Sa réaction me surprend mais m’amuse. Lui aussi visiblement !
-Cela te fait rire ? 
Maintenant c’est lui qui est surpris.
Je me mets à genoux. Je suis face à face avec mon prisonnier.
Ses traits expriment la surprise, l’interrogation mais plus du tout la peur. Je suis étonné, intrigué.
Je touche sa peau pâle et râpeuse.
Il a un mouvement de recul. Son regard semble soudain s’opacifier. Il n’est plus avec moi. Je le sens en grande réflexion avec lui-même.
J’aime ça.
Le laboratoire s’emplie d’odeurs nouvelles que mon cerveau analyse instantanément comme autant de renseignements sur le comportement humain.
 
Je le laisse ainsi quelques secondes, pas plus.
Inutile de le laisser se perdre dans ses pensées.
Inutile de me laisser envahir par les miennes. Quoiqu’en cet instant sublime, je sois ce que j’ai toujours aimé être. Je suis un scientifique en pleine observation et non un prédateur en quête de nourriture.
Je me place derrière lui et libère les liens qui le retenaient. J’ignorais que j’allais faire cela, mais maintenant je prends conscience qu’il ne pouvait en être autrement.

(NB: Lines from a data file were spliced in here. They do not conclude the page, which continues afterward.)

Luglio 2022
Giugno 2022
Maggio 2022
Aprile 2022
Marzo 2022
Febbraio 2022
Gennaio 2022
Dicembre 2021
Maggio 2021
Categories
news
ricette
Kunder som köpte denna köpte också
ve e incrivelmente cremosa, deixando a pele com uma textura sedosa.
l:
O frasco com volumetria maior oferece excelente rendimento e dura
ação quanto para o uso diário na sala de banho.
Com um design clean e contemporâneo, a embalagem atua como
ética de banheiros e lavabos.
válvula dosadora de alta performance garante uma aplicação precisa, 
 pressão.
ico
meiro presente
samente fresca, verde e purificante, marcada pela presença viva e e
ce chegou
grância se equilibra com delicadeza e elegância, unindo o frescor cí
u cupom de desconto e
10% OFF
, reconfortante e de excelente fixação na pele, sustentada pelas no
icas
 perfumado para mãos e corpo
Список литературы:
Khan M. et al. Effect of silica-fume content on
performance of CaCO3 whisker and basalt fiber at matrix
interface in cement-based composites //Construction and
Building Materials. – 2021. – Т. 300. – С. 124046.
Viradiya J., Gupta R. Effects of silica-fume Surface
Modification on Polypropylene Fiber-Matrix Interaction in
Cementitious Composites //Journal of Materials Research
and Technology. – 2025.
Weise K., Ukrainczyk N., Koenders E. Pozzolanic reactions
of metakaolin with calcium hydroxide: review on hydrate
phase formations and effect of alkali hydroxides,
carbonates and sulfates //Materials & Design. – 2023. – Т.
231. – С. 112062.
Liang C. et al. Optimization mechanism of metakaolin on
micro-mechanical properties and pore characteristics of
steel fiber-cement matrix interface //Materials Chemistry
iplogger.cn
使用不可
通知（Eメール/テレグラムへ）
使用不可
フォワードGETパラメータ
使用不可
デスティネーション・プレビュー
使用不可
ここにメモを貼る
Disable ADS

Quoi de mieux que d’étudier l’humain dans cet environnement clos et stressant, reproduction à mon échelle d’une planète sous le feu des darts ?
 
- Pourquoi ? 
Je ris de sa question.
Quelle curiosité, quel besoin maladif de rester maître des évènements. Voila une chose que je découvre ce jour. Cette nécessité pour l’Homme de ne pas rester spectateur de son environnement.
Comprendre pour mieux interagir, comprendre pour mieux dominer.
Suis-je si différent ?
Oui, je vis avec la nature qui m’entoure comme si elle faisait partie de moi. Pourtant je ne m’en inquiète pas outre mesure. Ce qui m’importe c’est de vivre et de survivre. Surtout maintenant que nous sommes si nombreux. Le monde, en dehors de l’habitat qu’il constitue, m’indiffère. Il n’est qu’éphémère pour moi.
Je recommence à me noyer dans mes pensées et j’en oublie l’humain.
Je vais satisfaire sa curiosité.
-Encore une question ! Parce qu’ici, il n’y a pas de sortie, aucune échappatoire, rien que toi et moi.
-Cela ne répond pas à ma question.
-Précis hein ? Pour voir et pour comprendre. Pour voir ce que tu vas faire et pour comprendre pourquoi tu l’as fait. 
Combien de temps lui faudra-t-il pour comprendre qu’il n’est que l’instrument de mes expérimentations ?
Combien de temps faudra-t-il avant que j’accepte qu’il ne soit pas que cela ?
 
Il ne bouge pas. Moi non plus. Mes états d’âme sont revenus aux pas de course.